Jolyon Maugham, director of the Good Law Project (GLP) and vocal defender of all things trans, has come under fire recently from his former trans colleagues. Jo Bartosch has the details:
Earlier this week the progressive pack ripped into the tax lawyer, accusing GLP of harming “sex workers” by partnering with barrister Charlotte Proudman’s Right to Equality Project (RtE). Proudman, who has represented sex trade survivors, has been clear that criminal sanctions must be enforced against pimps, punters and traffickers.
She advocates for what has become known as the “Nordic Model”, where the women (and some men) in prostitution are offered help to rebuild their lives whilst those who profit from their exploitation are held to account. Yet to the moronic mob who crow “sex work is work”, such an approach stigmatises those they call “sex workers”. For them it is stigma, rather than violent men and substance abuse, which causes harm to the vulnerable.

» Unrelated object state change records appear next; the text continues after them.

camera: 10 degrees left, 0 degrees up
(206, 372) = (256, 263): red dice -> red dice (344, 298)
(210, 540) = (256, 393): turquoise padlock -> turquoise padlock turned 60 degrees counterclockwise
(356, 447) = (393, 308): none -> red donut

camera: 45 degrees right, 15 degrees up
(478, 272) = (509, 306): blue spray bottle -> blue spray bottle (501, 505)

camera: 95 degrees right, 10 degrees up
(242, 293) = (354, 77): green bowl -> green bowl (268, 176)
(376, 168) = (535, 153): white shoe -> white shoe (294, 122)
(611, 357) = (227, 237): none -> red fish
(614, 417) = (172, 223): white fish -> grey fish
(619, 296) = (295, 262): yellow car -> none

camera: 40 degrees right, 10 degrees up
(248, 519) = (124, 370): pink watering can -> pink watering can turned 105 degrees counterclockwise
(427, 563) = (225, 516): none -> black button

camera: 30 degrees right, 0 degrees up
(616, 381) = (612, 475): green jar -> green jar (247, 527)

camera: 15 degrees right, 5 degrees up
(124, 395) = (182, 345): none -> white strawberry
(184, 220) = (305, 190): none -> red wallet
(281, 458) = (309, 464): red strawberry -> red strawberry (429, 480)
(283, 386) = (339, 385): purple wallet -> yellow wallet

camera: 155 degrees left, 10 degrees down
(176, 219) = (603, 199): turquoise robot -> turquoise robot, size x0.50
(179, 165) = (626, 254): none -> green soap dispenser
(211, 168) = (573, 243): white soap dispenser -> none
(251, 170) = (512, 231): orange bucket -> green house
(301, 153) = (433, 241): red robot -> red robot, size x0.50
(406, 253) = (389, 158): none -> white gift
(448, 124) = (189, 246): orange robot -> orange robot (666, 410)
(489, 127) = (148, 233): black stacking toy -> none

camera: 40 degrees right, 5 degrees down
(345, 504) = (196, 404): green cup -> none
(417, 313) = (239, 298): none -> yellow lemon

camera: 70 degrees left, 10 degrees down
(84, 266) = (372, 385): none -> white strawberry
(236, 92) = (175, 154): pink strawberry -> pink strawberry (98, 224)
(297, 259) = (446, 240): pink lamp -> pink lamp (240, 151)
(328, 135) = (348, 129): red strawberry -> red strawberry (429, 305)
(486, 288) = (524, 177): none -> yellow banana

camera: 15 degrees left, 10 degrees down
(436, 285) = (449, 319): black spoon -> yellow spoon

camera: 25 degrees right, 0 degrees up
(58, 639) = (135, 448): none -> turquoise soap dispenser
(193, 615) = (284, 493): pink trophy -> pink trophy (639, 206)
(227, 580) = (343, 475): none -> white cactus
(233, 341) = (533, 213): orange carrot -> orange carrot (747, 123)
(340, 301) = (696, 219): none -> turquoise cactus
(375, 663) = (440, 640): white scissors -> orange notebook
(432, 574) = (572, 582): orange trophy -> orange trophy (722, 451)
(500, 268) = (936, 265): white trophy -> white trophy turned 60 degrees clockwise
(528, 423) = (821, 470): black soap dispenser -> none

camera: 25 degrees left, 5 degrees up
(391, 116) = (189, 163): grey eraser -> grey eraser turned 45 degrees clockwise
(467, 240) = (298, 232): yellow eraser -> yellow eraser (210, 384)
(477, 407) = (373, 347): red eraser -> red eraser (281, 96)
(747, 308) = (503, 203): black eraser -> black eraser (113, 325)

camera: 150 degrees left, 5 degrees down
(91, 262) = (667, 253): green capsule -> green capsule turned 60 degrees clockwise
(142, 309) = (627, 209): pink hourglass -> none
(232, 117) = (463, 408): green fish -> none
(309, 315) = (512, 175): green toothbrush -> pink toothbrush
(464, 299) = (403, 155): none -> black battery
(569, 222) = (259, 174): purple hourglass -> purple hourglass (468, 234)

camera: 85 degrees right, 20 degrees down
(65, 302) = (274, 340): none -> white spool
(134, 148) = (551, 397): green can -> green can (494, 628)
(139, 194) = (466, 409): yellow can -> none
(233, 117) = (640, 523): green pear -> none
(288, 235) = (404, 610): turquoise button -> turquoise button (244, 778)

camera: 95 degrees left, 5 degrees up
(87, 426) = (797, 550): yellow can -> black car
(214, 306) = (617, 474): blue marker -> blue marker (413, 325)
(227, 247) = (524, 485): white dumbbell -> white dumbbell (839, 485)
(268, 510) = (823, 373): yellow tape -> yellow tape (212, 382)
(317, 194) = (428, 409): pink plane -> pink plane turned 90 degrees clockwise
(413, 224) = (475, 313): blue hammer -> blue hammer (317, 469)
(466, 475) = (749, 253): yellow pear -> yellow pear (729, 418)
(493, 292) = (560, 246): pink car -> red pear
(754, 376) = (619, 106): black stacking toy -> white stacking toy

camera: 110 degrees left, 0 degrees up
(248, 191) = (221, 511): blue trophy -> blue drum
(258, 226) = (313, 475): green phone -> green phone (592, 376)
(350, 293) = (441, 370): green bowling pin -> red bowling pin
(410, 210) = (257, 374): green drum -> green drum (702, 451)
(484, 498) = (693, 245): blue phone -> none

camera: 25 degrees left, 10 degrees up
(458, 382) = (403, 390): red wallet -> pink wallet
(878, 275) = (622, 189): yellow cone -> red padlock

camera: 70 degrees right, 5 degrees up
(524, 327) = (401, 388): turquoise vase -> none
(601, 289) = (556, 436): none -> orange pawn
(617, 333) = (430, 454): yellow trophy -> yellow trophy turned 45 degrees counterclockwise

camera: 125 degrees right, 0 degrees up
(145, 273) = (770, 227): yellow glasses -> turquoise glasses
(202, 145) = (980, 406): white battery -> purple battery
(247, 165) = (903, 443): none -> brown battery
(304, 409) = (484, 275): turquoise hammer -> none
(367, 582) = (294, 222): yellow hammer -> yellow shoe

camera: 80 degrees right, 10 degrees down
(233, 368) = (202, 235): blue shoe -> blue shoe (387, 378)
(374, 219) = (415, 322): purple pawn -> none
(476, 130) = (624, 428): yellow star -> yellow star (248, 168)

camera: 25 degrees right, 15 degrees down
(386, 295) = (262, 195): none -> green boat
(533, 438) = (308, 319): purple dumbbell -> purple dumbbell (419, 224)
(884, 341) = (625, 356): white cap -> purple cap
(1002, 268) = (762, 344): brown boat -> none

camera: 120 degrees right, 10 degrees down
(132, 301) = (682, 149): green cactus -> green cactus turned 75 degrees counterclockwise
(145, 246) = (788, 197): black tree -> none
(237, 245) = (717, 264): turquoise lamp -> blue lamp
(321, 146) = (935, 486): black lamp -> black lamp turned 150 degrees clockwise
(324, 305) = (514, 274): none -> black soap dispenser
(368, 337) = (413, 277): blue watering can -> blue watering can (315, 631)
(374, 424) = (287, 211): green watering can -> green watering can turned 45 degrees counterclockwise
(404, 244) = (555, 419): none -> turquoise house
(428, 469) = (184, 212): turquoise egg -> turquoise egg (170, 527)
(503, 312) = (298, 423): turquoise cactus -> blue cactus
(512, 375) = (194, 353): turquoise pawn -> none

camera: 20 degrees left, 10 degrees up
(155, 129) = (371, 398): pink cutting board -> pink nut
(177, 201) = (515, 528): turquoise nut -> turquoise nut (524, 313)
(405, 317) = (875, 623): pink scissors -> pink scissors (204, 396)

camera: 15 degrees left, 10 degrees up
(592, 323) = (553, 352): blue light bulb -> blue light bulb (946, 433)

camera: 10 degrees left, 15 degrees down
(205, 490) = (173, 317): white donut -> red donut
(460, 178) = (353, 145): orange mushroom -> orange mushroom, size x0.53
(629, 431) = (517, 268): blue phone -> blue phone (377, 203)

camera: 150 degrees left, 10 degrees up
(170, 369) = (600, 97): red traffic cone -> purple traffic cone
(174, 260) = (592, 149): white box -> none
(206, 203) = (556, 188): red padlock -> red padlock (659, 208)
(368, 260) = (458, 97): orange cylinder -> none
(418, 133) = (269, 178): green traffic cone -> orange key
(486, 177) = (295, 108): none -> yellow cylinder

Why are trans advocates so horrified by Maugham's apparent betrayal?
There is a long and deep connection between those pushing for the full decriminalisation of the sex industry and transgenderism. From the aforementioned Shon Faye, who dedicates a chapter in his book on trans issues to the decriminalisation of the sex industry, to Jane Fae, who first shot to prominence as a “defender of extreme pornography”, the overlap between the causes is almost complete. This is even evident in the slurs used to discredit opponents — “SWERF” (“sex worker exclusionary radical feminist”) and “TERF” (“trans exclusionary radical feminist”). Perhaps at heart this is because both prostitution and transgenderism depend upon the sexualised objectification of women. It also takes a similar athletic leap of logic to argue that men are the most oppressed kind of women, and that legalising prostitution makes women safer. For these reasons the twin mantras “transwomen are women” and “sex work is work” are foundational tenets of today’s progressive clique….
Today Maugham finds himself cancelled by many former allies, uncomfortably sitting on the same side as those he purports to revile. It’s perhaps a little early to invite the tax lawyer to the dark side, but it would take a heart of stone not to laugh.